In 1440, he met Bianca Pellegrini, a lady- in- waiting to Bianca Maria Visconti, of the ruling family in Milan. Bianca was the wife of a minor noble at the Visconti court. Pier Maria and Bianca Pellegrini fell in love. A child, Ottaviano, arrived not long afterward. Their relationship was well-grounded, and because of the ‘courtly love’ concepts, went for the most part uncontested.
In 1448, Pier Maria began construction on the Torrechiara (Clear Tower) Castle, a fortress with luxurious living quarters, built for Bianca as a summer residence. The Parma area in the summer is often muggy, with abundant mosquitoes. Bianca would be spared the heat, as Torrechiara sat atop a hill. Antonia remained on the plain, in the family castle San Secondo, with her many children.
Courtship, Love and Death on the Parma Plain
Their courtship is beautifully documented in the ‘Golden Room’ fresco in the Torrechiara castle by Benedetto Bembo. It depicts a tale of courtly love and chivalry, and is still visited by thousands of tourists every year. Bianca’s portrait in the fresco shows her to be a small, delicate woman. Though the exact date and circumstances are unknown, Bianca Pellegrini died sometime before 1482, and was buried at Torrechiara.
1482 was an important date for Pier Maria. In that year, after decades in the service of the Milanese , he was accused by them of fomenting discontent among the farmers over the Milanese tax requirements in his territory. The Sforzas, now the rulers of Milan, attacked the San Secondo castle and Pier Maria invited ‘his’ farmers to join his army to defend the rest of his territory, a move that worried the lords of Milan no end. His small army unfortunately lost every battle against the Sforzas. Pier Maria took refuge at Torrechiara, where he died on Sept 1, 1482. He was buried next to Bianca Pellegrini.

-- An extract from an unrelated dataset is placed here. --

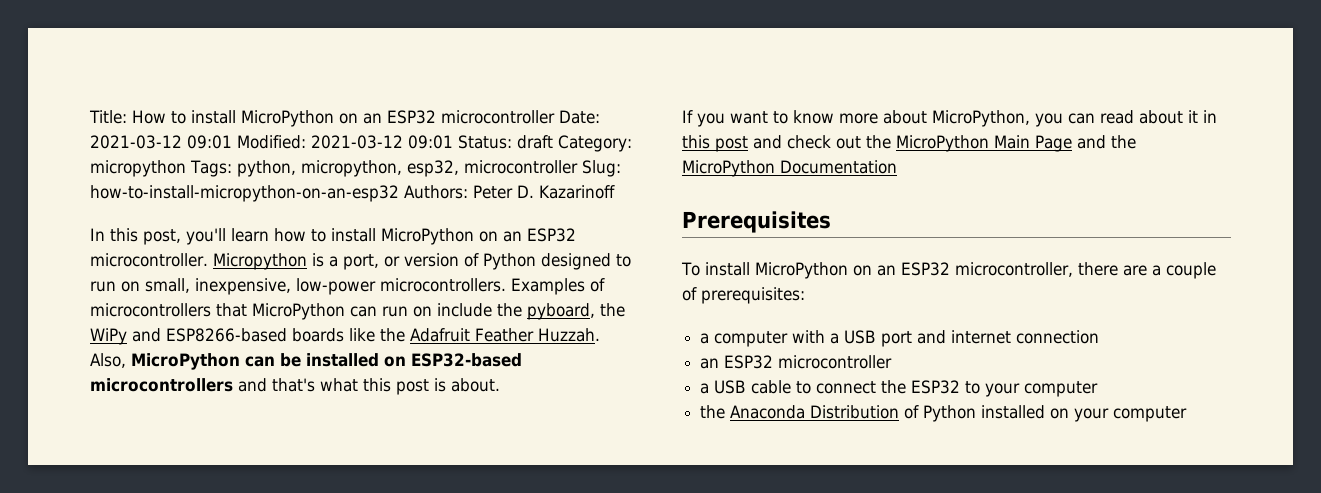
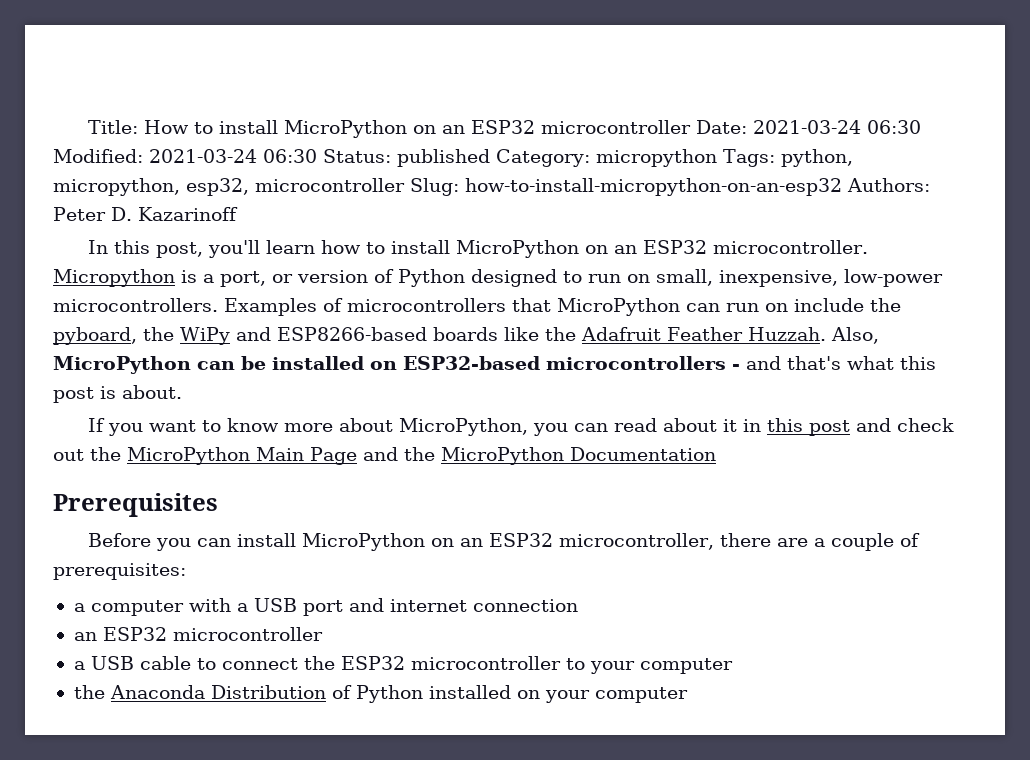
[90,135,553,149] 2021-03-12 09:01 Modified: 2021-03-12 09:01 Status: draft -> [753,120,922,134] [53,149,490,167] 2021-03-24 06:30 Modified: 2021-03-24 06:30 Status: published
(233, 385) none -> [732,364,740,370] -
[681,262,700,276] To -> [88,533,232,551] Before you can
(961, 387) none -> [410,656,561,670] microcontroller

The castle was ceded to his son Guido Rossi, who later joined the Venetian block, the Sforza’s arch-enemies.
Torrechiara in Langhirano is a two hour drive from Sirmione, Lake Garda. A visit to Torrechiara today is like stepping back into the early Renaissance. Not all of the frescoes commissioned by Pier Maria Rossi have survived. Those that have are lovely renditions of an idea that lives on even today…courtly love.